On Election Day, New Yorkers will vote on an amendment to the State Constitution, popularly referred to as Proposition 6, that, if approved, will materially improve the quality and administration of justice. Proposition 6 will enable our courts to more effectively manage ever-growing caseloads by ending the antiquated practice of automatically forcing active and productive judges off the bench when they reach age 70, while making sure that the pipeline for new judges to enter the judiciary remains open.

New York’s Constitution currently requires all state judges to retire at age 70. This age restriction unnecessarily deprives the state of many accomplished judges who can still competently and productively perform their duties. Proposition 6 would first of all allow judges of our highest court, the Court of Appeals, to serve out their 14-year terms of office until the age of 80.

Proposition 6 would also address the crisis of judicial under-staffing in the lower courts. Over the course of the last 30 years, the number of judicial positions in New York has increased by only 8 percent while the number of court filings has increased by 56 percent.

Not surprisingly, this imbalance has meant that justice is dispensed less quickly than we would like—an anathema to those of us who believe that justice delayed is justice denied. Proposition 6 would allow Supreme Court judges who are determined to be mentally and physically fit (and whose services are determined to be necessary to expedite the business of the court) to be allowed to continue to serve to age 80 as well.

A concern commonly raised during discussions about Proposition 6 is the impact that it will have on the election of new judges who are now selected from a far more diverse pool of qualified applicants. Some fear that it may adversely affect the positive diversity gains in the judiciary that have been made over the last decade.

That fear is unwarranted, however, because Proposition 6 will have absolutely no impact on judicial diversity going forward inasmuch as those Supreme Court judges allowed to serve past age 70 as senior judges will not count against the maximum number of judges permitted in each judicial district. Thus, longer-serving senior judges will not crowd out those seeking to become members of the judiciary but will supplement the number of judges available to hear cases.

Proposition 6 offers the prospect of justice being administered with greater efficiency and without sacrificing the skillful deliberation for which judges are elected and appointed. Law, after all, is termed a “practice” because it takes years, even decades, to master. It is imperative that we no longer discard those jurists who have had the opportunity to achieve that mastery. Indeed, such experienced judges need to be retained and valued, not sent on their way.

Two recent judicial retirements from the Court of Appeals underscore the need for Proposition 6. Former Chief Judge Judith Kaye reached the mandatory retirement age in 2008. Likewise, former Judge Carmen Beauchamp Ciparick, who served as an associate judge, reached retirement age in 2012. Both had made and were continuing to make significant contributions. However, both were forced to retire when they reached the mandatory retirement age of 70 with their skills still sharp and their accomplishment growing—in sum, when they were in the prime of their career.

Indeed, Kaye and Ciparick have since moved on to thrive in private practice. The private sector, apparently, was more ready than New York State to recognize and appreciate their continued value.

Their experience is not uncommon, as numerous, extraordinary New York state judges have been forced to retire when they were in the prime of their professional careers.
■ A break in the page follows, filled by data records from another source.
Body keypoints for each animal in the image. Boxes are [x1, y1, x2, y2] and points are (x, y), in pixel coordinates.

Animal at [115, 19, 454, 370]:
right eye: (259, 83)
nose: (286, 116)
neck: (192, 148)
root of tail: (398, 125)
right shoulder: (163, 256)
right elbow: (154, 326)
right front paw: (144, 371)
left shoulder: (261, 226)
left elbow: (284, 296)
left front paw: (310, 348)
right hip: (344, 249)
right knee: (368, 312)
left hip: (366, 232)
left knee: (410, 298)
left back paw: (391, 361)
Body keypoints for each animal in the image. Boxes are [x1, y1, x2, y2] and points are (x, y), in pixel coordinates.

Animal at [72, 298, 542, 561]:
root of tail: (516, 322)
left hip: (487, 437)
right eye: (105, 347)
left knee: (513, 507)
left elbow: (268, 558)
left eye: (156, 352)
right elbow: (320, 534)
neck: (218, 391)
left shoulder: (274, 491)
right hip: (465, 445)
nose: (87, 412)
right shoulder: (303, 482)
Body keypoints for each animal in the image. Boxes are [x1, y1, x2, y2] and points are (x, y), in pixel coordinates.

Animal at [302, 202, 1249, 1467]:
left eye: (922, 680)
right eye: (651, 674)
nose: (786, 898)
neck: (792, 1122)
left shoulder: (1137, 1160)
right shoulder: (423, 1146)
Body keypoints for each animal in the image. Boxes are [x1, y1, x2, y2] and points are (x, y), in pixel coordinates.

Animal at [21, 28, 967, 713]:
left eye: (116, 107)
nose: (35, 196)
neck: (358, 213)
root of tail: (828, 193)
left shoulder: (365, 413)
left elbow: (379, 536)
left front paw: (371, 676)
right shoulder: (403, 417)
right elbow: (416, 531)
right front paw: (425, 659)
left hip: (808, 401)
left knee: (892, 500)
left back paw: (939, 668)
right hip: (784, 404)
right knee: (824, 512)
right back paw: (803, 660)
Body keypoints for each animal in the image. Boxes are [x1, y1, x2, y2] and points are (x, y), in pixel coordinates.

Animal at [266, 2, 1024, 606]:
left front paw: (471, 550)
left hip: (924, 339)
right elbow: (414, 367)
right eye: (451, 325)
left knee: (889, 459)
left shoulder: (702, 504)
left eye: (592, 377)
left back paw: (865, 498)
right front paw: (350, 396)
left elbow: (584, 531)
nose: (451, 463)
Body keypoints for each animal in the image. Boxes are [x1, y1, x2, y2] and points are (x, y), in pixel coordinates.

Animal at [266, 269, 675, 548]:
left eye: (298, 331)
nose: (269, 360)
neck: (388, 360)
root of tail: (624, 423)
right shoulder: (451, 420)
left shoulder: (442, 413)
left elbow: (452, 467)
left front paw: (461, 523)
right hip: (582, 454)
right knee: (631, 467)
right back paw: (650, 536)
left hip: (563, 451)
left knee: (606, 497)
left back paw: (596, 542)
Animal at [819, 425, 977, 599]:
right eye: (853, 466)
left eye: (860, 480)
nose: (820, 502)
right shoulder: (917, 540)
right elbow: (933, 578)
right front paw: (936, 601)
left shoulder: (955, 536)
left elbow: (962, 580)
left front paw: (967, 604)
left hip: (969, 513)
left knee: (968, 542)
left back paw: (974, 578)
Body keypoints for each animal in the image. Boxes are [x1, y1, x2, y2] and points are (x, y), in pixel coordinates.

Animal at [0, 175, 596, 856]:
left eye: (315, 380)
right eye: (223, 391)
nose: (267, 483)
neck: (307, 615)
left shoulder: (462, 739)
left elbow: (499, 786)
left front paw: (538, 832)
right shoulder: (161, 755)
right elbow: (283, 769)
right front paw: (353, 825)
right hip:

As a mandatory retirement age has been prohibited in other fields, more and more people have come to appreciate that those who reach the age of 70 still have a substantial number of productive years ahead of them.

Indeed, mandatory retirement provisions for judges are among the last places where generalizations about whole classes of people are permitted. Elsewhere, individualized inquiry is required to determine a person’s ability to perform. In fact, there is no mandatory retirement age in the federal judiciary, where judges remain on the bench or assume “senior status” at their discretion. Rather than indiscriminately mandating retirement, the federal system allows judges to serve as long as they remain fit. Not surprisingly, four of the nine U.S. Supreme Court Justices are over 70.

The time has come to amend the State Constitution that, in this respect, reflects medical knowledge and ideas of fairness that were current in 1869 (when the age restrictions were first adopted), and conform it to what we know medically and ethically in 2013. Don’t we want all judges assessed based on their competency and character rather than based on arbitrary age restrictions?

The State Senate and State Assembly have, in two consecutive sessions, already said “yes,” to Proposition 6. The need for both efficiency and equity demands that state voters say “yes,” too.

Rolando T. Acosta is an associate justice on the Appellate Division, First Department.